Created by the Security Executive Council
The following is an abbreviated portion of the Security Executive Council's strategic planning process. The process represents a compilation of methods successfully used at several companies we have collaborated with. It should be noted that your situation will be unique and, therefore, you should make the needed modifications to make it fit with your organization's risk profile, corporate culture and policies.
If you would like to learn more about this process, contact us.
SECURITY PROGRAM LIFE CYCLE
The Security Program Life Cycle is a process whereby security improvements are reviewed on a continuous basis. The following provides a summary of each of the segments in the image:
- Senior Management Input. The cycle begins with a meeting between the security leader, senior executives and business unit leaders. The purpose is to gain insight into the management philosophy, the culture of the business, the long- and short-term objectives, and management’s expectation of security needs.

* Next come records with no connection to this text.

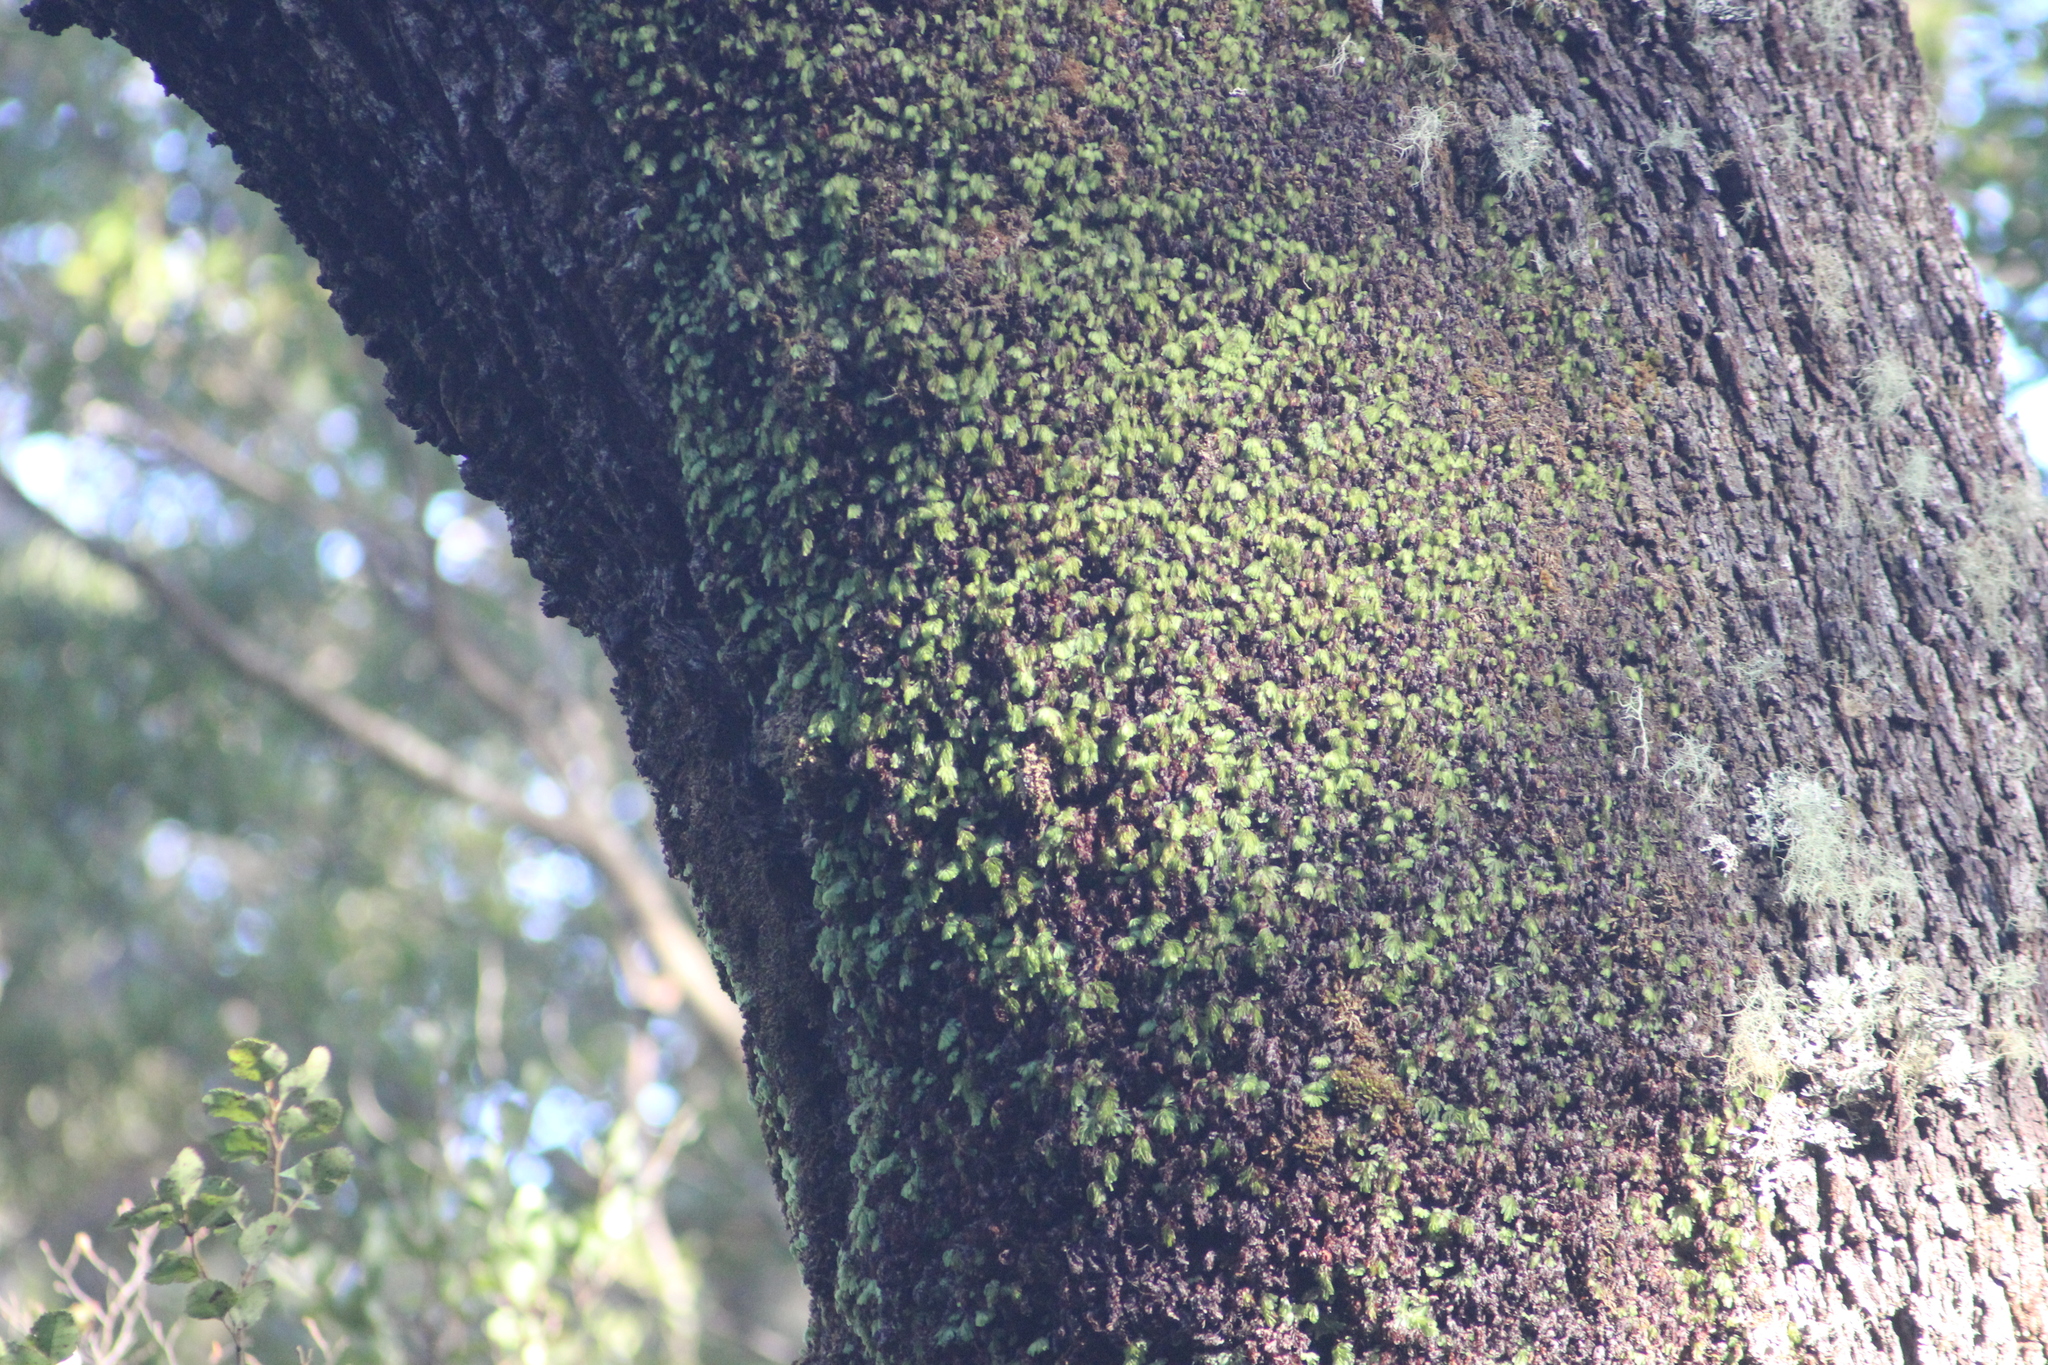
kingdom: Plantae
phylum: Tracheophyta
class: Polypodiopsida
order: Hymenophyllales
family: Hymenophyllaceae
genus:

- Crime Risk Assessment. In order to understand the physical environment in which business will be conducted, it is imperative that a review of crime statistics in the surrounding area be conducted. This is best accomplished by a direct interface with local, state and federal public safety officials. Country assessments may also be considered.
- Peer Company Benchmarking. Because no one company has all the answers, it is a good idea to benchmark with peer companies to determine the successes and failures they have encountered when identifying and applying security solutions. However, recognize that your organization will be unique to your peers so benchmarking gives only a portion of the picture.
- Organizational Security Risk Assessment. This is designed to assess the security posture at the organization; identify risks that impact both the short-and long-term survivability of the organization; and provide cost-effective solutions to reduce or eliminate identified risks.
- Baseline Security. In order to ensure that all operations maintain an acceptable level of protection, minimum security guidelines should be developed. These guidelines ensure that the organization meets an acceptable baseline level of security.
- Enhanced Security. Solutions to security risks beyond the baseline risks should be measured on a scale. The scoring system is used to measure progress toward the implementation of security solutions identified in the security risk assessment.
- Security Systems Design. The results of Baseline Security and Enhanced Security processes provide the foundation for a security plan that is customized for the organization, based on its needs and risks. This security system is designed to reduce risks without impeding business operations.
- Security Program Plan Design. The resulting security plan is a living process that will recycle itself through continued risk assessments and benchmarking efforts. Costs and restrictions that impede the business operation will determine the degree of risk that management is willing to accept.
- Validation Review. To achieve operational excellence, regulatory compliance and civil liability reduction validation or audits are no longer optional in a professionally run security program. Validation of the controls, notification and the response for programs, systems and mitigations strategies is imperative.